Quoted passage:
President Obama used someone else’s iPhone to send his first tweet

BY Killian Bell

Published 19 May 2015

President Barack Obama's first tweet

Barack Obama was given his own Twitter account on Monday, six years after becoming President, and he promptly published his first tweet. The greeting was sent from an iPhone, but according to the White House, it wasn’t Obama’s own device.

Shortly after the tweet was published, reports began circulating — mainly from Apple-focused news sites — that claimed Obama was an iPhone user. But it seems that’s not quite the case. Though he did use Apple’s smartphone, it’s not his primary device.

The White House told BuzzFeed that “Obama’s first tweet from the brand-new presidential Twitter account was sent using an iPhone registered to the Executive Office of the President — the government name for the sprawling presidential staff — but was not a device Obama regularly uses.”

Obama’s primary device continues to be a super-secure, government-issue BlackBerry. It’s unclear whether he is able to send tweets from that, or whether the Twitter application is banned, but the President’s BlackBerry is much more restricted than a regular BlackBerry.

Parts of the exercise:
A - The article on Obama's first tweet says that reports calling him an iPhone user were not quite right. Explain why, using what the article states.
B - List every government body and news outlet that the article on Obama's first tweet names.
C - Write the next part of the article on Obama's first tweet, picking up right after its final sentence.

[Entries taken from a collection]
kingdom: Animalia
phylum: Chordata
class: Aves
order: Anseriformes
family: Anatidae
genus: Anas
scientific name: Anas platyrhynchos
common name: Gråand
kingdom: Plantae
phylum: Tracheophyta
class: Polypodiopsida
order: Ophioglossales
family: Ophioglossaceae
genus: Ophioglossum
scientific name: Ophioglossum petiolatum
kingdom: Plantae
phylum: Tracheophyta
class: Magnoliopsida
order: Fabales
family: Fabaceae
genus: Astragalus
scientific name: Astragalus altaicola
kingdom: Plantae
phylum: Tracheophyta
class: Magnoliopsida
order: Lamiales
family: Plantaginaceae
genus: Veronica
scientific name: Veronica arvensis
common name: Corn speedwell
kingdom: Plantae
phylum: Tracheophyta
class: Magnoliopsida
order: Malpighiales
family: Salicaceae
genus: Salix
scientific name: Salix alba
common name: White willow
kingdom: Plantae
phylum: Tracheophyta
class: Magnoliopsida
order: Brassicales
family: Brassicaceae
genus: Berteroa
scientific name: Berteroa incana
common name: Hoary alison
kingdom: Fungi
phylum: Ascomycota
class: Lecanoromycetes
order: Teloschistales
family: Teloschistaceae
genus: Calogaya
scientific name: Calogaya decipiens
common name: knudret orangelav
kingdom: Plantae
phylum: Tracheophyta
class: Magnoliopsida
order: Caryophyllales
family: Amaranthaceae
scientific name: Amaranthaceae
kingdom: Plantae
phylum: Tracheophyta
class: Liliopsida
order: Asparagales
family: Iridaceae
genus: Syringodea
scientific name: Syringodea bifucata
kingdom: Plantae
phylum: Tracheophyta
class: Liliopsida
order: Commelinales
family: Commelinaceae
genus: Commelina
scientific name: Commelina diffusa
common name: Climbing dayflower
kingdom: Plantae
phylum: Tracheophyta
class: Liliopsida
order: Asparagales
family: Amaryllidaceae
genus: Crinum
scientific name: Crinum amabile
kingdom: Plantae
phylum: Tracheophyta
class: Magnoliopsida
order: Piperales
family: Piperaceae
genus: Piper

Solved tasks:
A - The White House said the iPhone used for the tweet was registered to the Executive Office of the President and was not a device Obama regularly uses. His primary device is still a super-secure, government-issue BlackBerry.

B - The White House, BuzzFeed, and the Executive Office of the President.

C -
“I can’t use phones with recorders in them,” Obama said on Jimmy Kimmel Live back in March. “So a lot of the newfangled stuff, for security reasons, I don’t get.”

Obama has previously revealed he isn’t allowed to use an iPhone for security reasons.

Obama’s administration has long been using Twitter to communicate with U.S. citizens via the @WhiteHouse handle, but not many of the tweets published there were from the President himself. However, Obama appears to have full control over the @POTUS account — at least while he’s in office.

Since sending his first tweet on Monday morning, Obama has already amassed more than 1.64 million followers.